きついんだけど、私の心はきつい逆流の方へ行こうとして
 
私の勘がどうしても「こっちへ行け」と強く導いて
 
正当性を主張する場、Authorityまで来ました。
 
 
暗闇の中をもがきながら、
私を引っ張る「勘」と
私の中の「芯」が
あきらめることを許さなかったんです。
 
私は、やらない後悔をするより、
やって後悔をしたほうがいい、といつも思っています。
 
おかげで、結果がどう出ようとここまできたから
いつか死ぬ時に後悔することは、きっとないです。
 
あなたも、もしそう感じていたら
あなたの心に従ったほうがいいです。

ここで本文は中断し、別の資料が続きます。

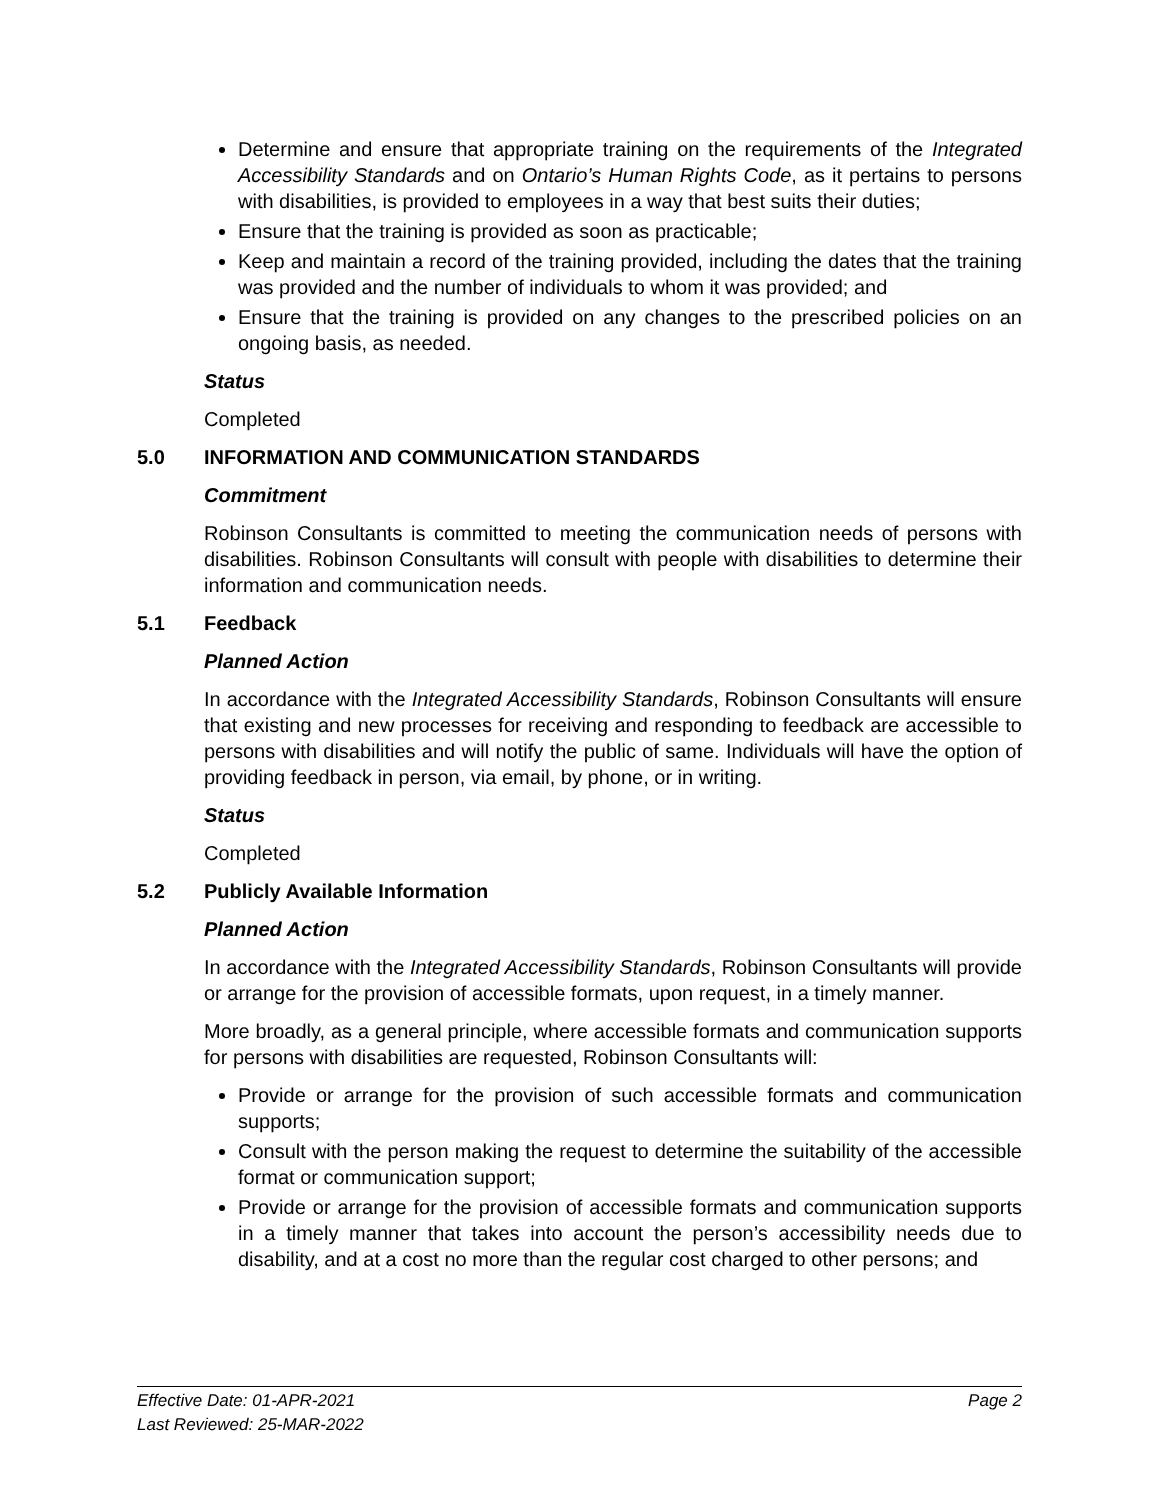Determine and ensure that appropriate training on the requirements of the Integrated Accessibility Standards and on Ontario’s Human Rights Code, as it pertains to persons with disabilities, is provided to employees in a way that best suits their duties;
Ensure that the training is provided as soon as practicable;
Keep and maintain a record of the training provided, including the dates that the training was provided and the number of individuals to whom it was provided; and
Ensure that the training is provided on any changes to the prescribed policies on an ongoing basis, as needed.
Status
Completed
5.0 INFORMATION AND COMMUNICATION STANDARDS
Commitment
Robinson Consultants is committed to meeting the communication needs of persons with disabilities. Robinson Consultants will consult with people with disabilities to determine their information and communication needs.
5.1 Feedback
Planned Action
In accordance with the Integrated Accessibility Standards, Robinson Consultants will ensure that existing and new processes for receiving and responding to feedback are accessible to persons with disabilities and will notify the public of same. Individuals will have the option of providing feedback in person, via email, by phone, or in writing.
Status
Completed
5.2 Publicly Available Information
Planned Action
In accordance with the Integrated Accessibility Standards, Robinson Consultants will provide or arrange for the provision of accessible formats, upon request, in a timely manner.
More broadly, as a general principle, where accessible formats and communication supports for persons with disabilities are requested, Robinson Consultants will:
Provide or arrange for the provision of such accessible formats and communication supports;
Consult with the person making the request to determine the suitability of the accessible format or communication support;
Provide or arrange for the provision of accessible formats and communication supports in a timely manner that takes into account the person’s accessibility needs due to disability, and at a cost no more than the regular cost charged to other persons; and
Effective Date: 01-APR-2021
Last Reviewed: 25-MAR-2022
Page 2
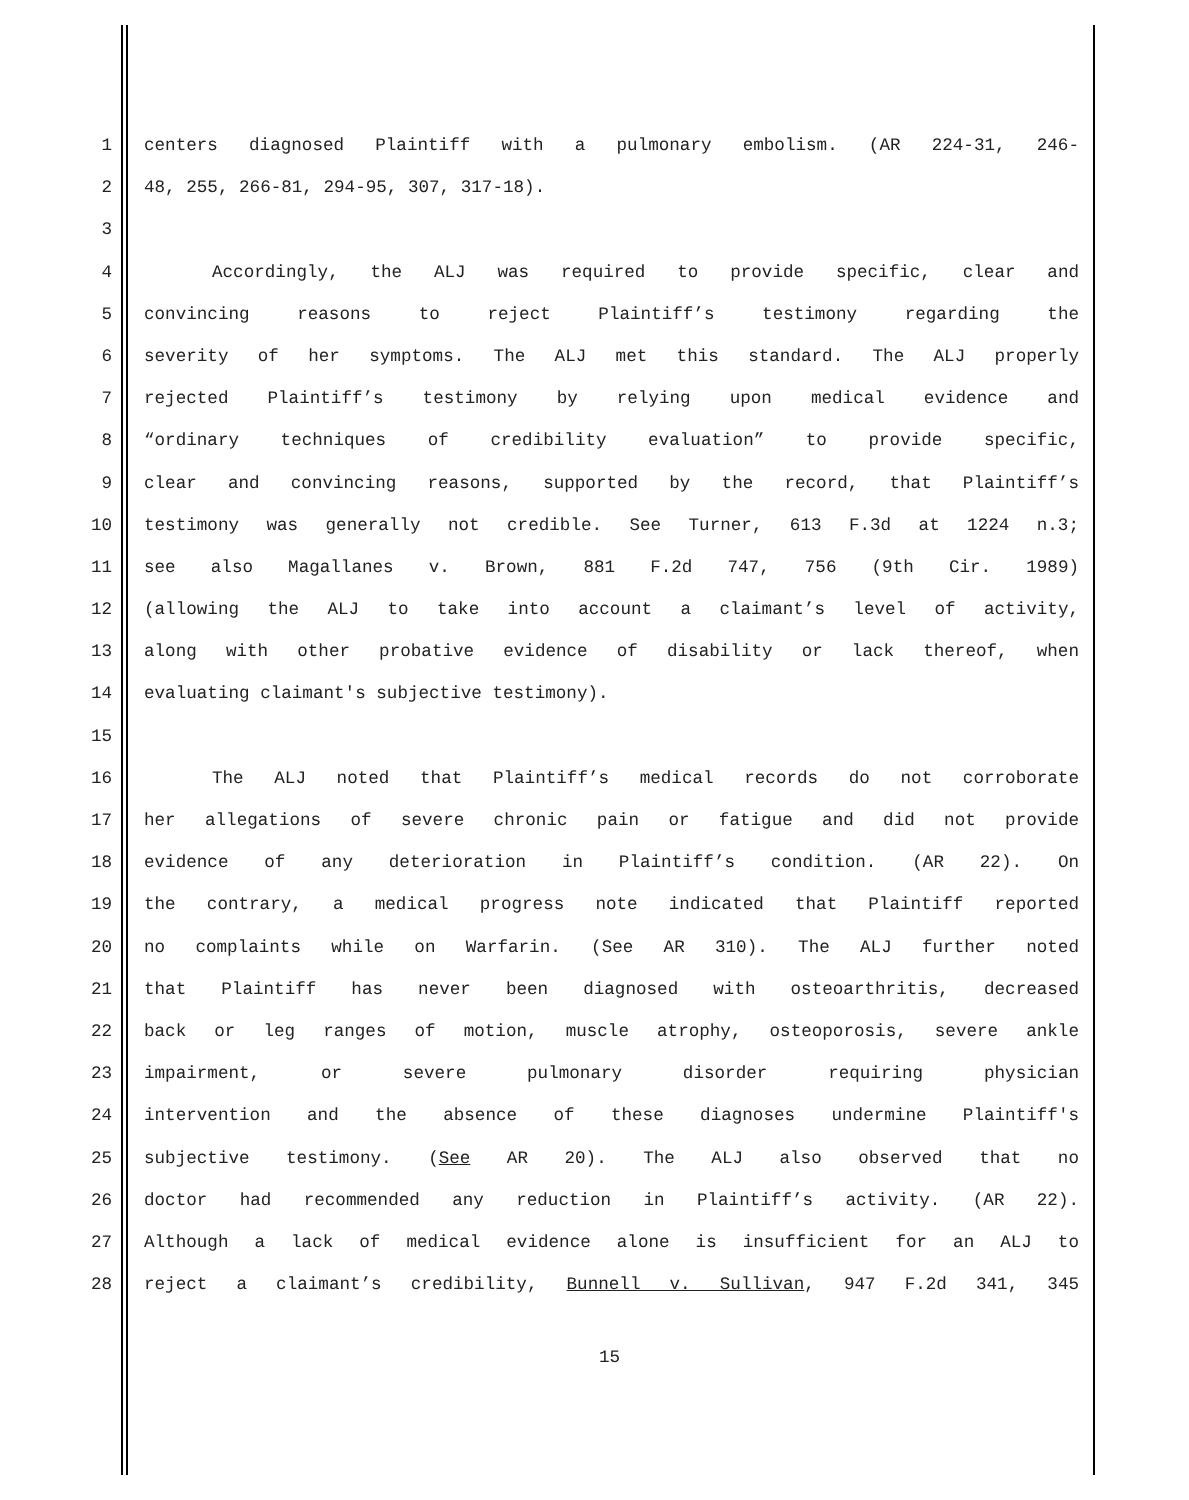1 centers diagnosed Plaintiff with a pulmonary embolism. (AR 224-31, 246-
2 48, 255, 266-81, 294-95, 307, 317-18).
3
4 Accordingly, the ALJ was required to provide specific, clear and
5 convincing reasons to reject Plaintiff’s testimony regarding the
6 severity of her symptoms. The ALJ met this standard. The ALJ properly
7 rejected Plaintiff’s testimony by relying upon medical evidence and
8 “ordinary techniques of credibility evaluation” to provide specific,
9 clear and convincing reasons, supported by the record, that Plaintiff’s
10 testimony was generally not credible. See Turner, 613 F.3d at 1224 n.3;
11 see also Magallanes v. Brown, 881 F.2d 747, 756 (9th Cir. 1989)
12 (allowing the ALJ to take into account a claimant’s level of activity,
13 along with other probative evidence of disability or lack thereof, when
14 evaluating claimant's subjective testimony).
15
16 The ALJ noted that Plaintiff’s medical records do not corroborate
17 her allegations of severe chronic pain or fatigue and did not provide
18 evidence of any deterioration in Plaintiff’s condition. (AR 22). On
19 the contrary, a medical progress note indicated that Plaintiff reported
20 no complaints while on Warfarin. (See AR 310). The ALJ further noted
21 that Plaintiff has never been diagnosed with osteoarthritis, decreased
22 back or leg ranges of motion, muscle atrophy, osteoporosis, severe ankle
23 impairment, or severe pulmonary disorder requiring physician
24 intervention and the absence of these diagnoses undermine Plaintiff's
25 subjective testimony. (See AR 20). The ALJ also observed that no
26 doctor had recommended any reduction in Plaintiff’s activity. (AR 22).
27 Although a lack of medical evidence alone is insufficient for an ALJ to
28 reject a claimant’s credibility, Bunnell v. Sullivan, 947 F.2d 341, 345
15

きっと。
 
 
 
もがきながら、頼りにしていた小さな光は、
 
MBIEやCABの「前へ進みなさい」と出してくれたいくつかのサインと、
 
この、あれっくすさんのブログ記事でした。
 
 
 
不当解雇と賃金未払いと、永住ビザ取得に利用されたことの前例が
英語でも日本語でもなかなか探せなかったので
あれっくすさんの記事は、何度もくじけそうになった時
励みになりました。
 
本当ならブログに伺って感謝の気持ちを伝えたいのですが、
アカウントを作らないといけないようなので今はこの場で。
 
あれっくすさん。
 
あなたのおかげで、「後悔しないように生きる」が続いています。
 
本当にありがとうございました。
 
これからも、みなさんに役立つ情報を発信し続けてください。
 
同じく子育て中ということなので、お互いにたくさん楽しみましょう。